‘Babe’ is a term of endearment that can have a lot of uses. For real-life married couple Dave Franco and Alison Brie, who star as long-term, not-yet-married couple Tim and Millie in their new horror film, it can be wielded with passive-aggression, gooey pleading, or clingy apology; the pair use ‘babe’ so much it’s basically meaningless.
Tim and Millie are on the verge of a move from city to country as Millie takes on a new teaching job; we find them at a difficult crossroads, with a moratorium on sex and a growing distance between them. Tim is rudderless, ageing out of his dreams of success as a musician while Millie is pragmatic and high-achieving; to make matters worse, Tim is also recovering from a traumatic incident, haunted by the memories of discovering his father’s badly decomposed corpse. The pair put a cheerful facade over their uncertainties, but their move only seems to increase tension – especially when, on a hiking trip in the nearby woods, they stumble into a seemingly manmade cave and find themselves infected by a strange medical condition. They cannot, seemingly, be physically apart.
The metaphor is not subtle, but it is deployed with delicious and surprising twists nonetheless: when Millie gets in the car, Tim’s catatonic body throws itself violently against the wall as if to mimic her movement. When Tim closes himself behind his office door late at night, Millie drags herself from bed, zombifies, and headbutts it. A kiss makes their lips stick painfully together; sex does much worse.
Bone-cracking and fleshy and disgusting in all the most satisfying ways a body horror should be, Together gets its visual effects right, and it utilises them gradually and sometimes very drolly. ‘What are we, running a fucking three-legged race?’ Franco shouts when he awakes to find his girlfriend’s calf stuck to his.
A kiss makes their lips stick painfully together; sex does much worse
The pair fight and rationalise and theorise, but eventually it becomes clear: they must fight every urge to commingle or else their bodies and perhaps souls will merge forever, turning them into what we can only assume will be some unholy, soupy conjoined twin. Their unassuming, friendly next door neighbour Jamie (Damon Herriman) remarks at a dinner that another couple has gone missing in their local woods; whatever this freakish or perhaps occult force is, it seems to be incurable and even deadly.
The film has its weak points, including an early monologue about the smell of death that feels telegraphed. There are some visual choices or shots that are clangingly obvious, and the ending skews more silly than troubling.
But overall Together’s emotional and narrative power is mesmeric, and it finds much to say within its unpleasant metaphor of two sets of bones, skin and sinew sticking like glue to one another. It never overstates its (already obvious) case: clinginess and romantic codependency often crop up when a relationship is at its most discomfiting, when fear of loss starts to set in, when one party seems to be drifting from the other. And, naturally, it hurts all the more when Tim and Millie resist the pull: they might know it’s better to break apart, to break up, to remain whole and separate. But removing themselves from that loved one’s orbit – or resisting the ache of muscle memory that literally yearns for their skin in contact – feels impossible.
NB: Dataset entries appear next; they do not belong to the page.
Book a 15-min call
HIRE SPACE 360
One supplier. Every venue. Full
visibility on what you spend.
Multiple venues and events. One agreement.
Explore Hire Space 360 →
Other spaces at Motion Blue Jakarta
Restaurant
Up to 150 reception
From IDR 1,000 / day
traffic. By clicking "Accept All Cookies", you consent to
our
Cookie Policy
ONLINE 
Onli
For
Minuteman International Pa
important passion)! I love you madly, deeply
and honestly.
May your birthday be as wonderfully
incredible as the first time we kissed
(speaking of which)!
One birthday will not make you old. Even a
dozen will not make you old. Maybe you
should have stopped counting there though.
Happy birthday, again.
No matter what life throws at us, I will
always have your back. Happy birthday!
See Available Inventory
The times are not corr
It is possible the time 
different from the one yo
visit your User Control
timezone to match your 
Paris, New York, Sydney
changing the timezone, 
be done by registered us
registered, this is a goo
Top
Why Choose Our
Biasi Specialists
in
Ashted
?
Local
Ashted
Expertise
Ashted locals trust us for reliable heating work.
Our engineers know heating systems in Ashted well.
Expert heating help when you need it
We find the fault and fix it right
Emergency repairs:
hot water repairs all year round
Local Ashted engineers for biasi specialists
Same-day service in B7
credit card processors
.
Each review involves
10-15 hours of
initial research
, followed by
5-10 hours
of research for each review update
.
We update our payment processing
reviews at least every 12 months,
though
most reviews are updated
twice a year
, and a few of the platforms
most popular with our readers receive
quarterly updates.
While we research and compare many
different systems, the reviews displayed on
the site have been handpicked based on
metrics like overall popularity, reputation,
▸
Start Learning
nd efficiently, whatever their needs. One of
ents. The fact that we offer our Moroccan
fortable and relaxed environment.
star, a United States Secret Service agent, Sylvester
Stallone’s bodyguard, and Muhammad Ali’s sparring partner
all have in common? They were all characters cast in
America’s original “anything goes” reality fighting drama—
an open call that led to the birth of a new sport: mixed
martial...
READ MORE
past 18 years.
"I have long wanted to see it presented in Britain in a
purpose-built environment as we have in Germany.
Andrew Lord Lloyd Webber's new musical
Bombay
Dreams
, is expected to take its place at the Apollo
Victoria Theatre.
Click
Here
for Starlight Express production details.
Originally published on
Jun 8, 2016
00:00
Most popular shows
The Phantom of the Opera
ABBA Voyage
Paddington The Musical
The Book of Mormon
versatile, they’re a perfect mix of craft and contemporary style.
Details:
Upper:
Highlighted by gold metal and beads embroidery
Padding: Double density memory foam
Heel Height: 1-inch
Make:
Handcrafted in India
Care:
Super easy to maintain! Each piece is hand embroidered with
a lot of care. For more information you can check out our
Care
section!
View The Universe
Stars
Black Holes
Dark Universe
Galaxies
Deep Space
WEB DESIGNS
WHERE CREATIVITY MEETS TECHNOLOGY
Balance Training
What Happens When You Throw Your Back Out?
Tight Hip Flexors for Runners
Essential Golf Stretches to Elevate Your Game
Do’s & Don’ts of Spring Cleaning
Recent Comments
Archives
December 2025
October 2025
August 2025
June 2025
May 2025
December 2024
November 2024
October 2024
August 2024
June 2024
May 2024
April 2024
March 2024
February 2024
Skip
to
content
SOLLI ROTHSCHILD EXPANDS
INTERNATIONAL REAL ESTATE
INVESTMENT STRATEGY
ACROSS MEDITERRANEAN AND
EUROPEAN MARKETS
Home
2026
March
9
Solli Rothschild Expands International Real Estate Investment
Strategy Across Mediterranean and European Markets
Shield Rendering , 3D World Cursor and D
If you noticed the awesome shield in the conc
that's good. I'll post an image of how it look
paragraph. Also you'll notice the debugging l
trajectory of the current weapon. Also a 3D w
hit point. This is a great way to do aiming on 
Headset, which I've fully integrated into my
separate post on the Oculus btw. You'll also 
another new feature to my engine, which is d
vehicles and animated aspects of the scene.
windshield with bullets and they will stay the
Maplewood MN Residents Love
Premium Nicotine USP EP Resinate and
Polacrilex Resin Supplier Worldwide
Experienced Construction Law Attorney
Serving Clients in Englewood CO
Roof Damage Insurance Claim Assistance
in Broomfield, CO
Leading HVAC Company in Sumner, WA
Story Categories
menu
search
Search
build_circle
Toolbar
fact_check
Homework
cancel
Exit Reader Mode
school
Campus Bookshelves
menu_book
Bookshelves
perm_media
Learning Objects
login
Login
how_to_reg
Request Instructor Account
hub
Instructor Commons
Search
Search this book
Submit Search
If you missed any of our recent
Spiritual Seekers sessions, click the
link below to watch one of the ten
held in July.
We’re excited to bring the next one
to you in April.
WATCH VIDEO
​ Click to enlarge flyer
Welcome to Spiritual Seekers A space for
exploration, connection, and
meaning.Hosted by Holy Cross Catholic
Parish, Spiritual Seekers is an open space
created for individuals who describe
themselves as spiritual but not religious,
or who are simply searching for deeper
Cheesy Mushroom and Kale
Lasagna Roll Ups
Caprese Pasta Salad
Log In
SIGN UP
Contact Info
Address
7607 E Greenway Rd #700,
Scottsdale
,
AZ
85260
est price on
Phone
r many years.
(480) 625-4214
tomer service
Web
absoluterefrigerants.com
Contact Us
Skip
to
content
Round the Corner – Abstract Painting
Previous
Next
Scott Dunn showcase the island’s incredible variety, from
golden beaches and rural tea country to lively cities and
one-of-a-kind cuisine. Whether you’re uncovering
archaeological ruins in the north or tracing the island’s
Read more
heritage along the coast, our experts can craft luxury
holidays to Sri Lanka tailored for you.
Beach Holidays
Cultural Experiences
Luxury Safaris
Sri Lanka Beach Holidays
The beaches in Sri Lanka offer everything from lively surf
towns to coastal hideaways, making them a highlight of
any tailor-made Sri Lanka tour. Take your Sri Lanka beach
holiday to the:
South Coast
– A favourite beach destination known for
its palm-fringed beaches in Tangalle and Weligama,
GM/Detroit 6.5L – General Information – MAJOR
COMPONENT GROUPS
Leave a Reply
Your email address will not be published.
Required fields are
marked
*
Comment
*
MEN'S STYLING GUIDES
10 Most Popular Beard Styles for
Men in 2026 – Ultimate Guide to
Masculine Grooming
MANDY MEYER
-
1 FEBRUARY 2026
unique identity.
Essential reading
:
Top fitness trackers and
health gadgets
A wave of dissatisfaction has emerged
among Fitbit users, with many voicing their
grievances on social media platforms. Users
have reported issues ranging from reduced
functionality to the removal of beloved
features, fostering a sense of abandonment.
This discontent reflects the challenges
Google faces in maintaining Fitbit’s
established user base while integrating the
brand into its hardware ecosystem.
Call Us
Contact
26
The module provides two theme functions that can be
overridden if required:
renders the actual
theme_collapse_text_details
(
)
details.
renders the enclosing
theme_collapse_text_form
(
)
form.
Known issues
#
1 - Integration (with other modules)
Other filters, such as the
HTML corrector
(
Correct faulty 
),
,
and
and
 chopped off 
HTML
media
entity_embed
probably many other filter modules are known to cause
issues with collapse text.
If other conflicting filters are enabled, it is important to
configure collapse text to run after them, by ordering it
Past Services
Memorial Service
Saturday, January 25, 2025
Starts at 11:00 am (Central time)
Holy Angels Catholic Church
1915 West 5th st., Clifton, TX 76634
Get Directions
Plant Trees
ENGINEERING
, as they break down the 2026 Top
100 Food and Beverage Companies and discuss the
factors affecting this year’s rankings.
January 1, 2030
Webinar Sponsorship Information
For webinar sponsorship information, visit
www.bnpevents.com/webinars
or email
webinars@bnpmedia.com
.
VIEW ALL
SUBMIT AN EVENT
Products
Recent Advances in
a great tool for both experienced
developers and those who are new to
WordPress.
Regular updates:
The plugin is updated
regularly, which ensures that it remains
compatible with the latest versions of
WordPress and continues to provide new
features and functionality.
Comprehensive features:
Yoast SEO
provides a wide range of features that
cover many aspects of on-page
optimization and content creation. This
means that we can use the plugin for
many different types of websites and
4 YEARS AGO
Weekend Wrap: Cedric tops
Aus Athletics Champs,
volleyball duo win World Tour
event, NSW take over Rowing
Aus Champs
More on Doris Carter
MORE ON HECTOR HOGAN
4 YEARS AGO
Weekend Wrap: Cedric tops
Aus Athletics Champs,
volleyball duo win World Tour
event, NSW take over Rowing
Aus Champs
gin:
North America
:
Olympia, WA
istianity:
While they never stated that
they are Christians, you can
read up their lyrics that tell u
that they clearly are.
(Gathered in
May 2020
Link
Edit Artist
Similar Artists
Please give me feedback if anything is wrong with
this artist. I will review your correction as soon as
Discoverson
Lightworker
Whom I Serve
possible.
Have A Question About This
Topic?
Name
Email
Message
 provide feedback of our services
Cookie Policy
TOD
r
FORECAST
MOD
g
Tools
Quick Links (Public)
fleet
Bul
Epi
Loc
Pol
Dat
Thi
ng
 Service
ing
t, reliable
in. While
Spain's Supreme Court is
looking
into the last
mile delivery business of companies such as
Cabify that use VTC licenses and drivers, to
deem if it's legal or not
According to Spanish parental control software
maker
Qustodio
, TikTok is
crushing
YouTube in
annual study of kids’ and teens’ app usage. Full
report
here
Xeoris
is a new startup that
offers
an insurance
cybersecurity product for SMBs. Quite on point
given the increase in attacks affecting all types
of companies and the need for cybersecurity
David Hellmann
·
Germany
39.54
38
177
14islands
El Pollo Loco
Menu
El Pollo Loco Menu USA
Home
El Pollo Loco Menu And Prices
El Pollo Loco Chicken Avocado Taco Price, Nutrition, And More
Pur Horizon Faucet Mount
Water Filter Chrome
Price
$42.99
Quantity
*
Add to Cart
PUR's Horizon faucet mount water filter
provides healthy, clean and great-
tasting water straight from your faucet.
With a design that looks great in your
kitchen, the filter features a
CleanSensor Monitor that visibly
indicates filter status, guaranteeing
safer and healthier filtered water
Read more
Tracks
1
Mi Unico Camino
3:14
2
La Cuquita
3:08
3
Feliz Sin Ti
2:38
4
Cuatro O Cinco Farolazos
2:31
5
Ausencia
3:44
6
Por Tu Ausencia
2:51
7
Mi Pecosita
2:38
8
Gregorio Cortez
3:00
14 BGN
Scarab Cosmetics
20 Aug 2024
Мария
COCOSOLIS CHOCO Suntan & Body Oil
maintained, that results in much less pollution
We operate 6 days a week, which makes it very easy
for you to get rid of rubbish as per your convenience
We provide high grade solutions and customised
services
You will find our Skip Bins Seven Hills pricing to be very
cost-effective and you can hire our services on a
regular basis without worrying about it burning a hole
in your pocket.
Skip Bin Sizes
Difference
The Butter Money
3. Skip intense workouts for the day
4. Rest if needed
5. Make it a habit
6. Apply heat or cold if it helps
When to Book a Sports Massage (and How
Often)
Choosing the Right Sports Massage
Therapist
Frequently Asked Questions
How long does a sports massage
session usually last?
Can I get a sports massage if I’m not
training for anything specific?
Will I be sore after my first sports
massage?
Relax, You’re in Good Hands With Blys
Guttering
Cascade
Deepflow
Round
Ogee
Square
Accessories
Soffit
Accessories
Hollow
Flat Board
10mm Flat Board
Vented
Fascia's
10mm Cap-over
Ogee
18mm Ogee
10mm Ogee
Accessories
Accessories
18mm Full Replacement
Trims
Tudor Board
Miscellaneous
And now their bodies have made it impossible.
It’s a wonderfully rich gambit for talking about the push and pull of long-term commitment; of the fine line between complacency and wilful denial; and of the bonds of love that can remain intact regardless of your own toxicity. The fact that Brie and Franco are married in real life gives such heft, intimacy, and emotional power to what could be ridiculous; instead, you truly feel their dismay, their shifting mutual moods, their defensiveness with one another. You feel it when they dance together to the Spice Girls.
Ultimately, for better or for worse, you feel their sticky, fleshy, monstrous, codependent love.
In UK and Ireland cinemas Aug 15. In US theaters now.